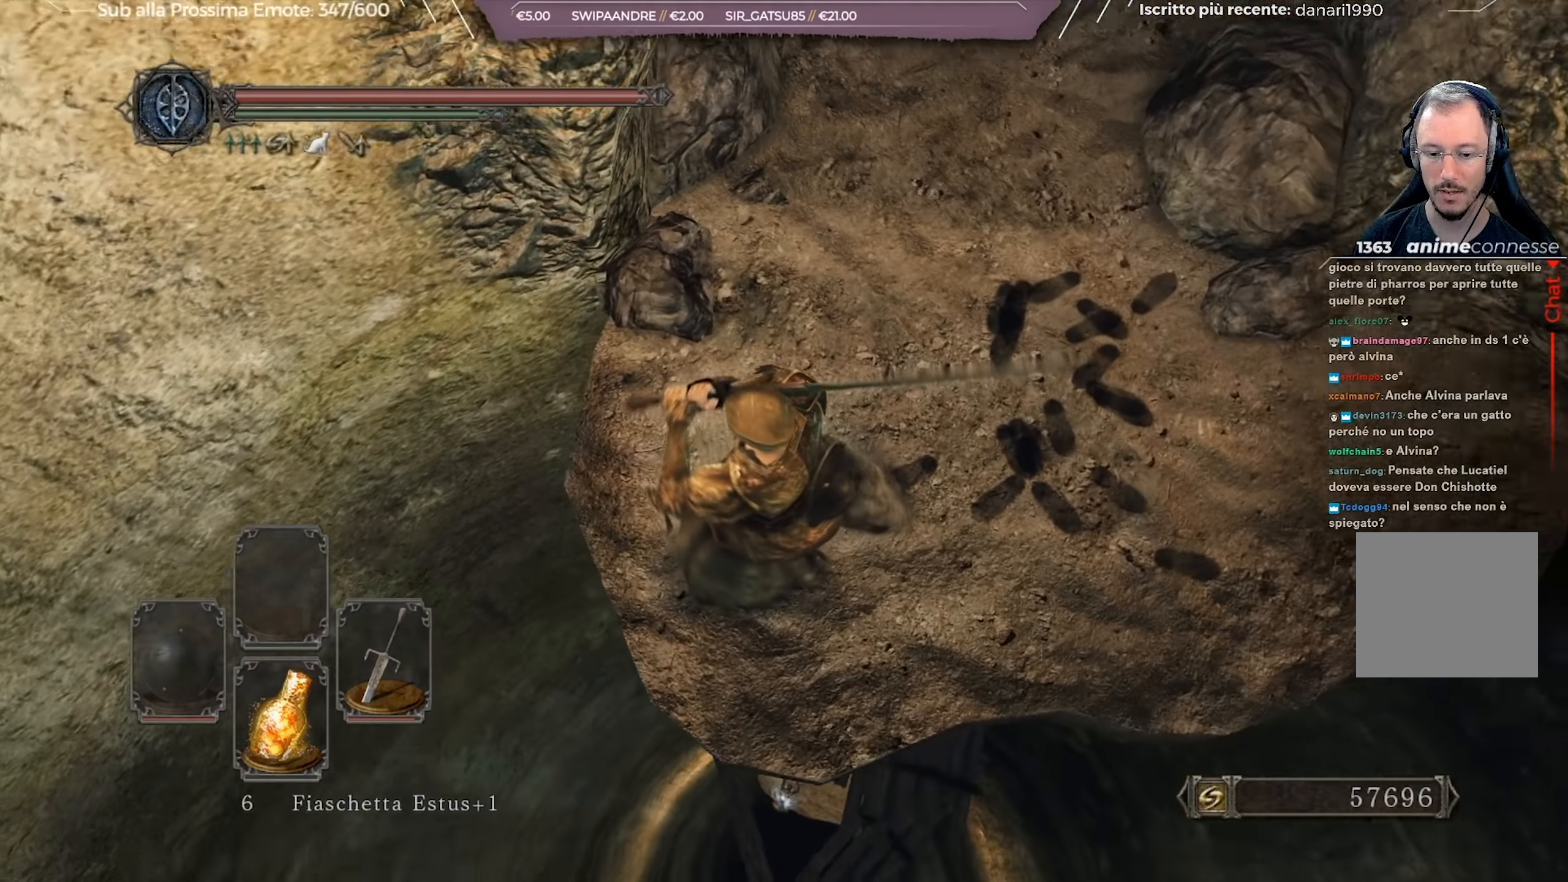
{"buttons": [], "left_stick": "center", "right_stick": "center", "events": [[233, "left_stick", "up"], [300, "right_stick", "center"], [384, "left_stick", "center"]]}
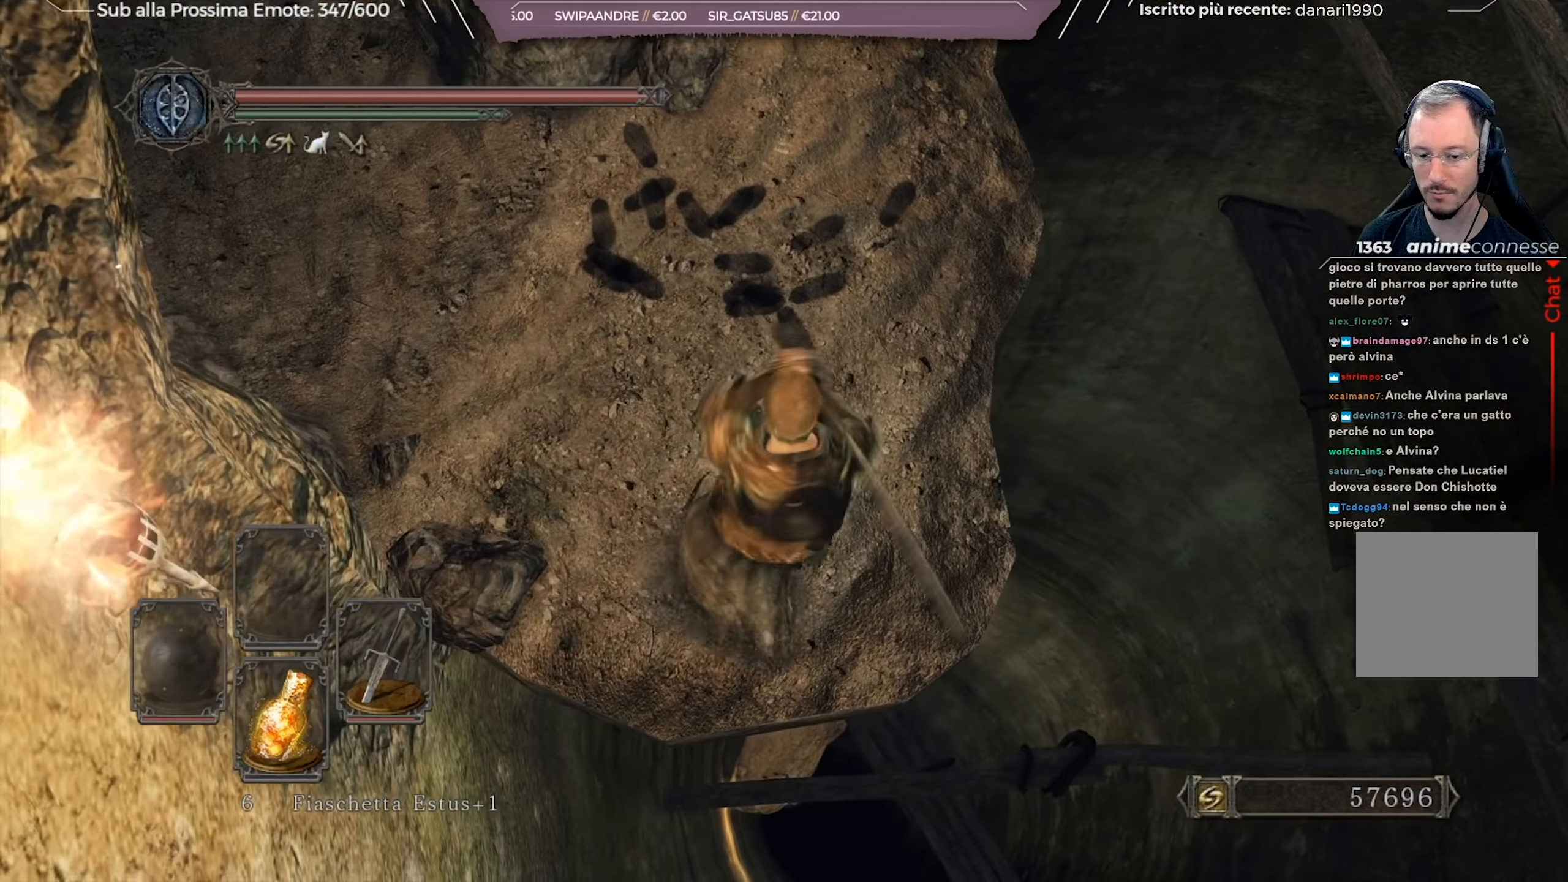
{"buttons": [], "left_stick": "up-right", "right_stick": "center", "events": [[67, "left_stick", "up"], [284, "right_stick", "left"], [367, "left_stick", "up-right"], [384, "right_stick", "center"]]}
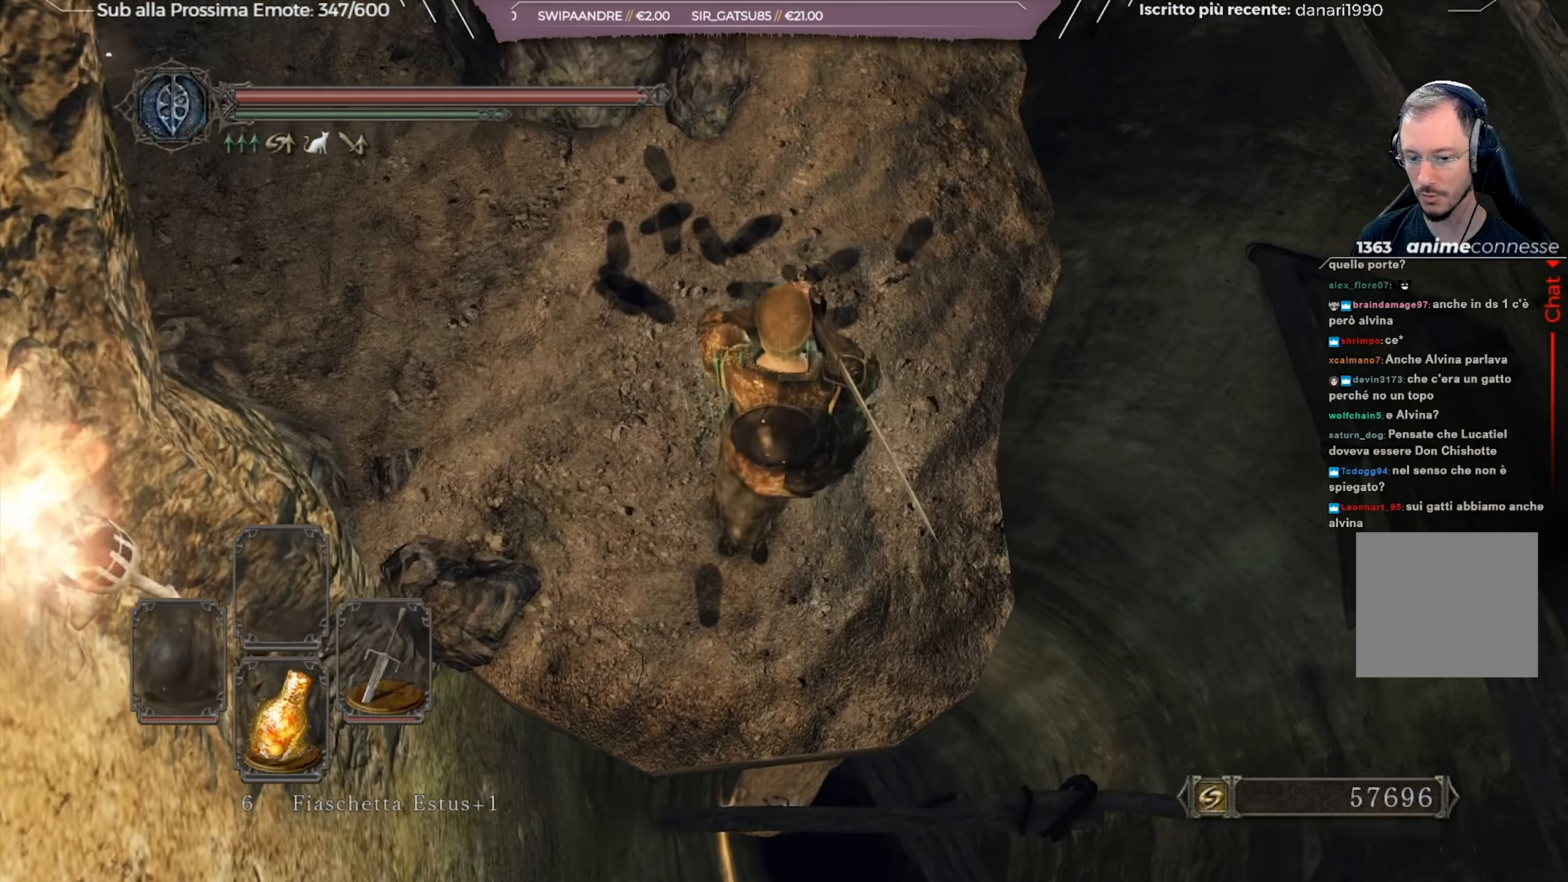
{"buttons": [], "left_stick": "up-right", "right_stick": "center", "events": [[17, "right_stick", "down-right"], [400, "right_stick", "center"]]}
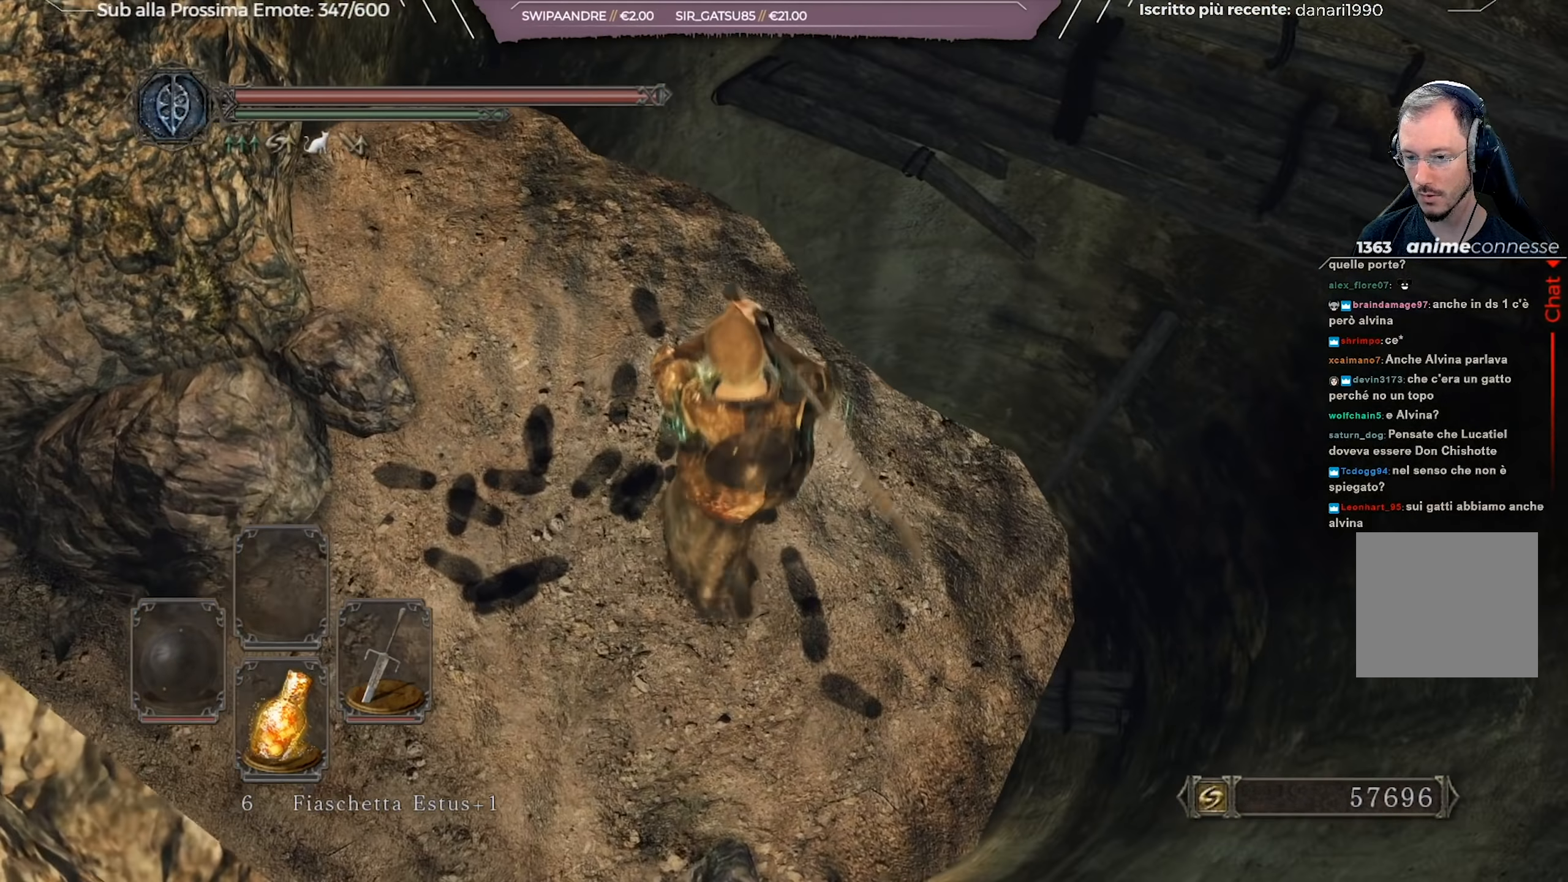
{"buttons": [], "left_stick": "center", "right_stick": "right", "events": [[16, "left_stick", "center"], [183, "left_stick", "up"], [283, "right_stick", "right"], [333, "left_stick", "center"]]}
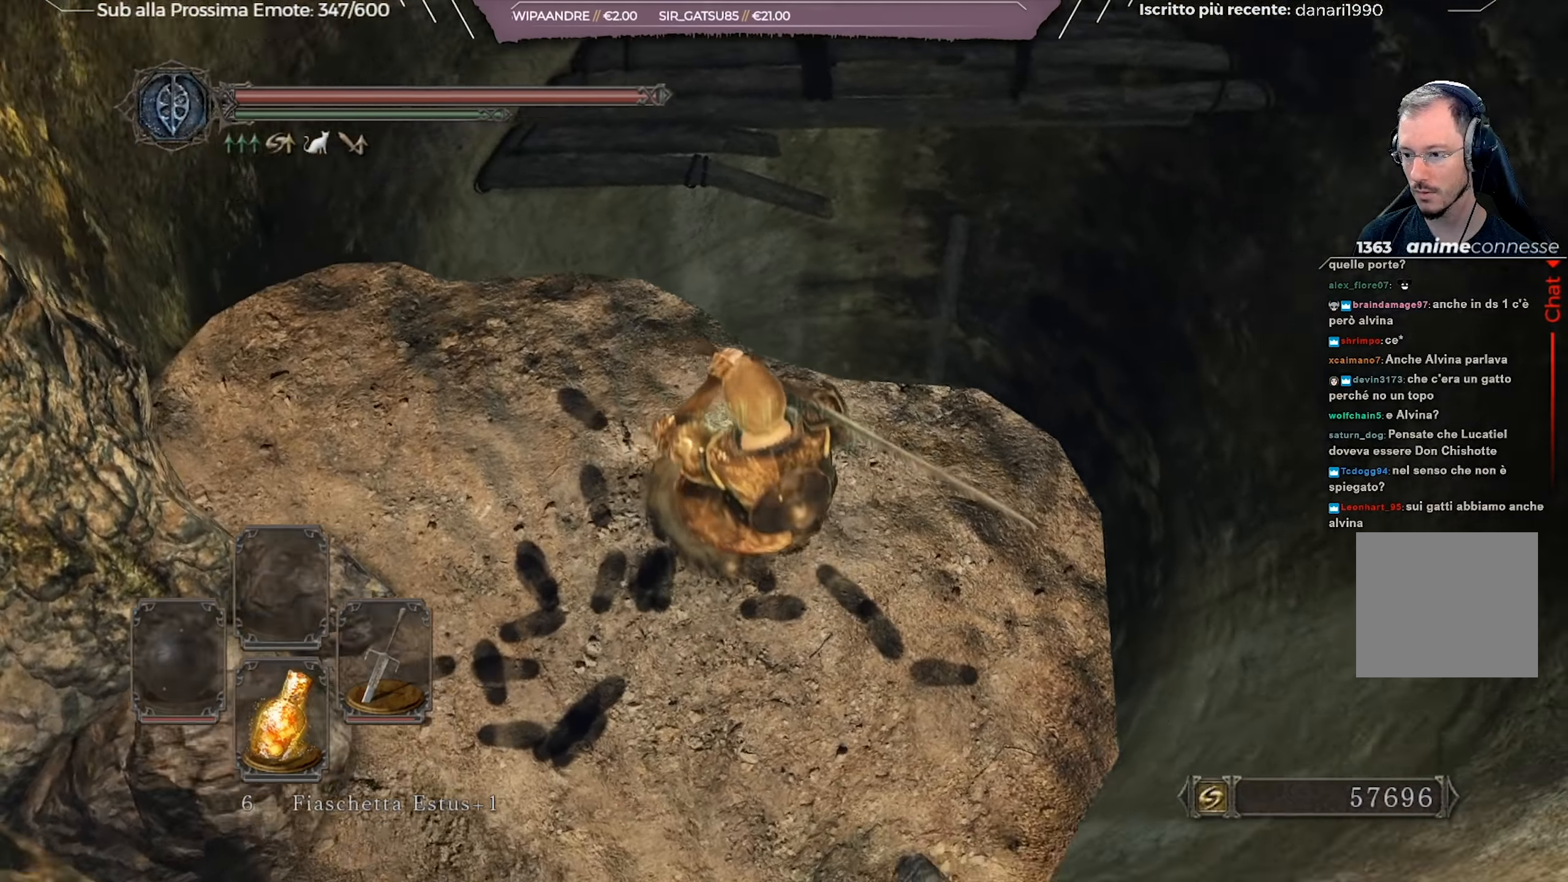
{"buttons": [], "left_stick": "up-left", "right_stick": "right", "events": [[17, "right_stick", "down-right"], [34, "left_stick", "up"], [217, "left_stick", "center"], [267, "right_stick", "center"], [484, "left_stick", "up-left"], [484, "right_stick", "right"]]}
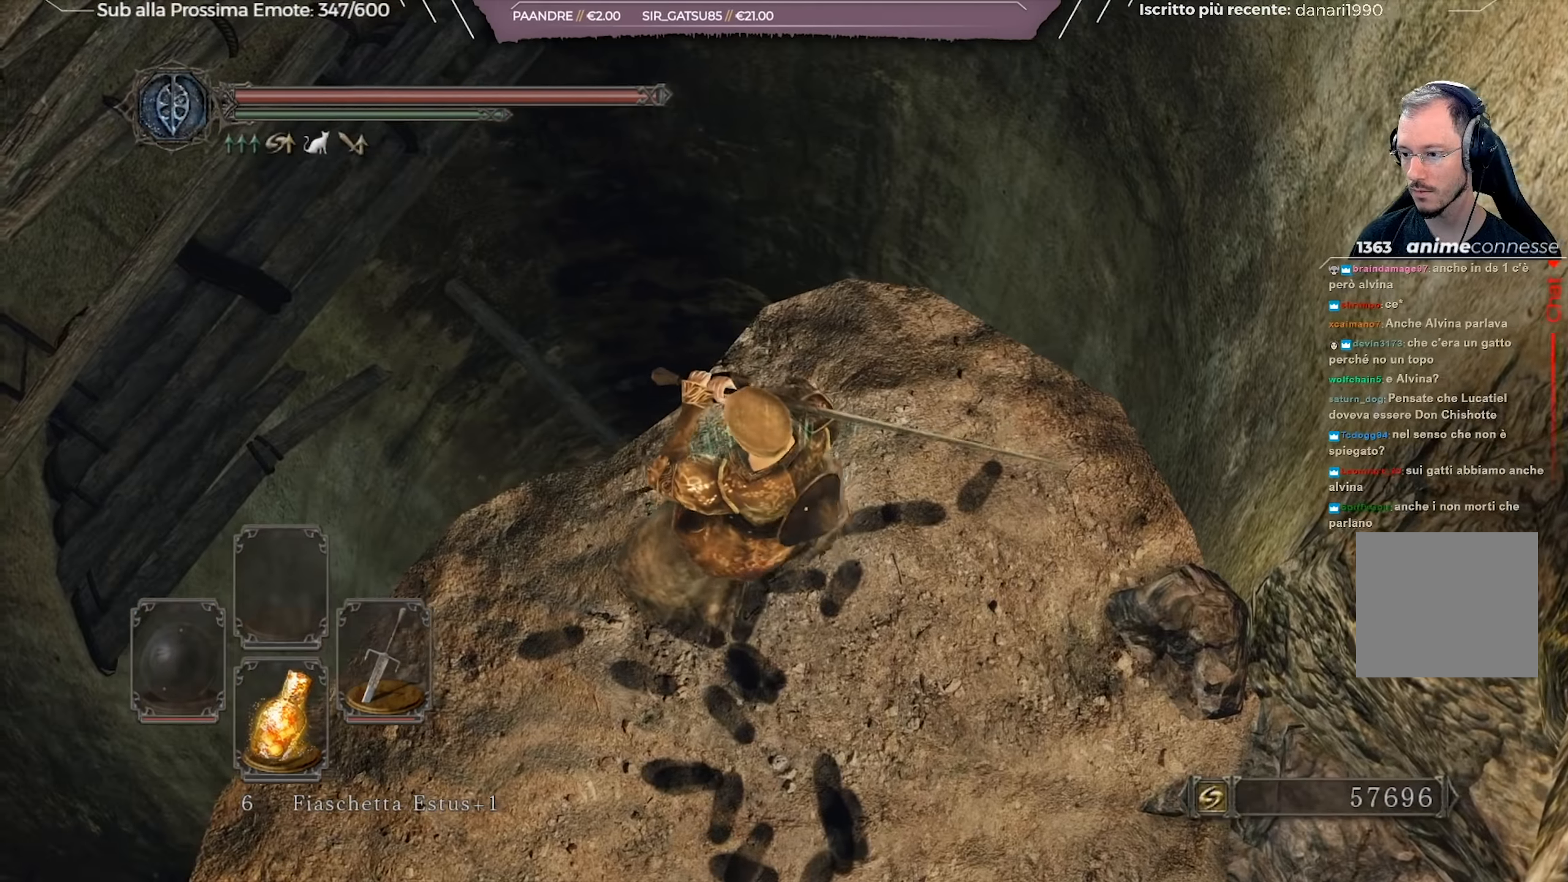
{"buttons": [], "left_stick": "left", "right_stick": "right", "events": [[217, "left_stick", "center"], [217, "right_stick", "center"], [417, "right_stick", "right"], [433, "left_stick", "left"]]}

To do
Look through the material above and pick out each line holding the word "down".

Result of this exercise
{"buttons": [], "left_stick": "up-right", "right_stick": "center", "events": [[17, "right_stick", "down-right"], [400, "right_stick", "center"]]}
{"buttons": [], "left_stick": "up-left", "right_stick": "right", "events": [[17, "right_stick", "down-right"], [34, "left_stick", "up"], [217, "left_stick", "center"], [267, "right_stick", "center"], [484, "left_stick", "up-left"], [484, "right_stick", "right"]]}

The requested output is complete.